Exercise goal: Leave the pictures out and restate every line below exactly.
##### Extracted material #####
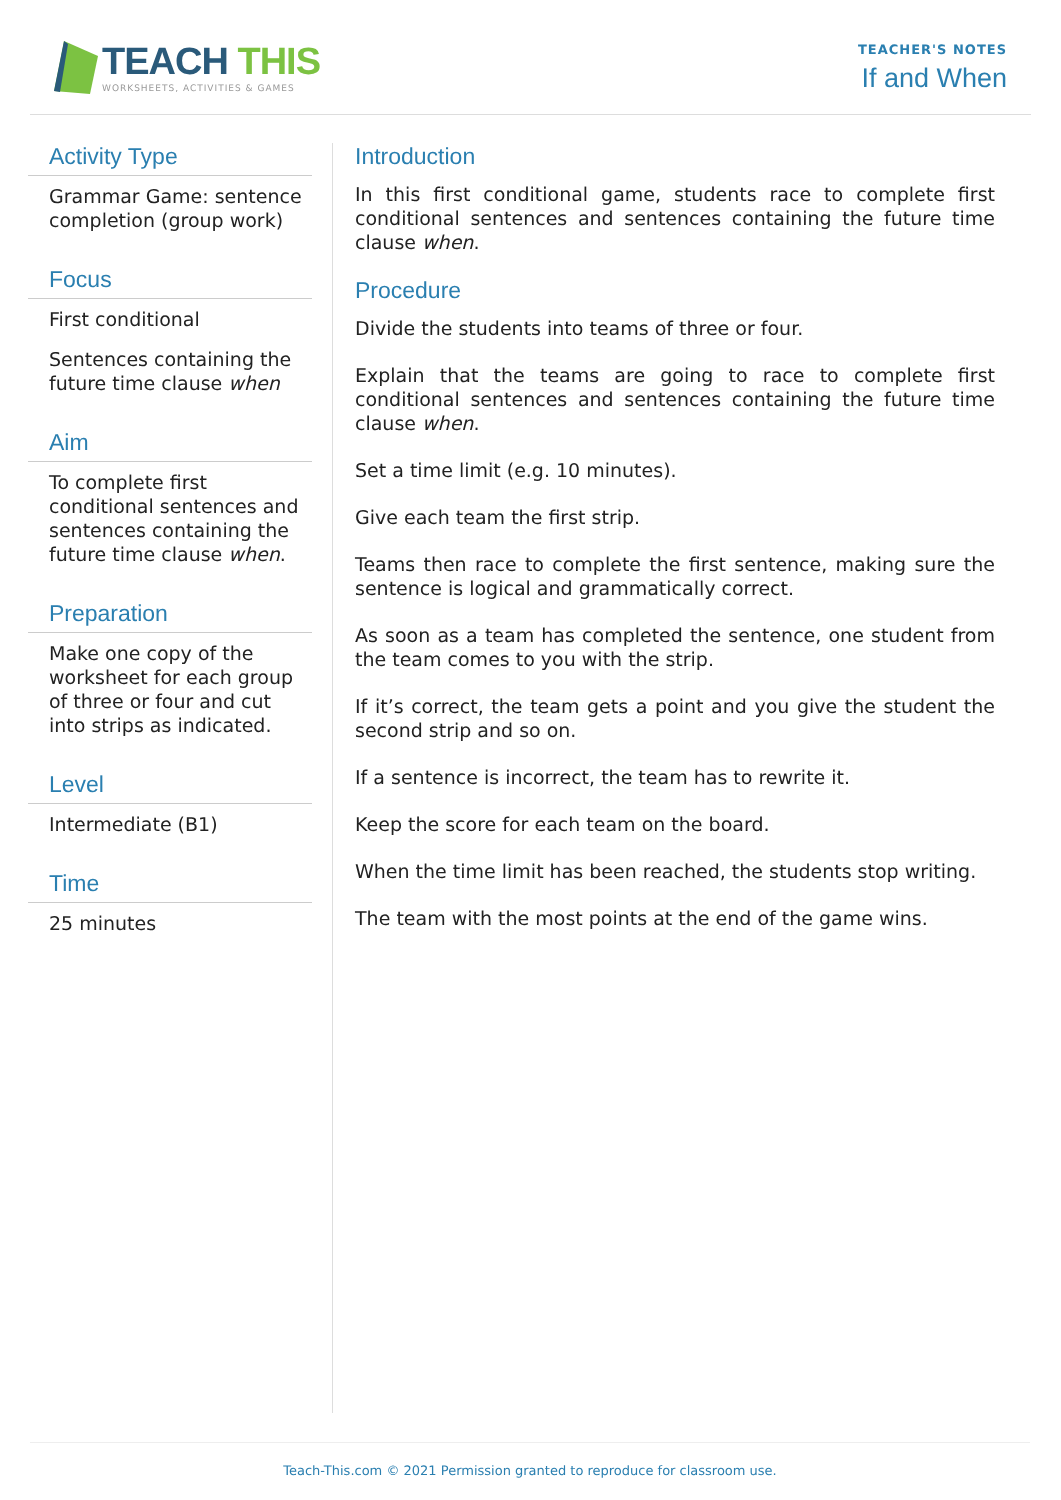TEACH THIS
WORKSHEETS, ACTIVITIES & GAMES
TEACHER'S NOTES
If and When
Activity Type
Grammar Game: sentence completion (group work)
Focus
First conditional
Sentences containing the future time clause when
Aim
To complete first conditional sentences and sentences containing the future time clause when.
Preparation
Make one copy of the worksheet for each group of three or four and cut into strips as indicated.
Level
Intermediate (B1)
Time
25 minutes
Introduction
In this first conditional game, students race to complete first conditional sentences and sentences containing the future time clause when.
Procedure
Divide the students into teams of three or four.
Explain that the teams are going to race to complete first conditional sentences and sentences containing the future time clause when.
Set a time limit (e.g. 10 minutes).
Give each team the first strip.
Teams then race to complete the first sentence, making sure the sentence is logical and grammatically correct.
As soon as a team has completed the sentence, one student from the team comes to you with the strip.
If it’s correct, the team gets a point and you give the student the second strip and so on.
If a sentence is incorrect, the team has to rewrite it.
Keep the score for each team on the board.
When the time limit has been reached, the students stop writing.
The team with the most points at the end of the game wins.
Teach-This.com © 2021 Permission granted to reproduce for classroom use.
#####
Written answer:
TEACH THIS
WORKSHEETS, ACTIVITIES & GAMES
TEACHER'S NOTES
If and When
Activity Type
Grammar Game: sentence completion (group work)
Focus
First conditional
Sentences containing the future time clause when
Aim
To complete first conditional sentences and sentences containing the future time clause when.
Preparation
Make one copy of the worksheet for each group of three or four and cut into strips as indicated.
Level
Intermediate (B1)
Time
25 minutes
Introduction
In this first conditional game, students race to complete first conditional sentences and sentences containing the future time clause when.
Procedure
Divide the students into teams of three or four.
Explain that the teams are going to race to complete first conditional sentences and sentences containing the future time clause when.
Set a time limit (e.g. 10 minutes).
Give each team the first strip.
Teams then race to complete the first sentence, making sure the sentence is logical and grammatically correct.
As soon as a team has completed the sentence, one student from the team comes to you with the strip.
If it’s correct, the team gets a point and you give the student the second strip and so on.
If a sentence is incorrect, the team has to rewrite it.
Keep the score for each team on the board.
When the time limit has been reached, the students stop writing.
The team with the most points at the end of the game wins.
Teach-This.com © 2021 Permission granted to reproduce for classroom use.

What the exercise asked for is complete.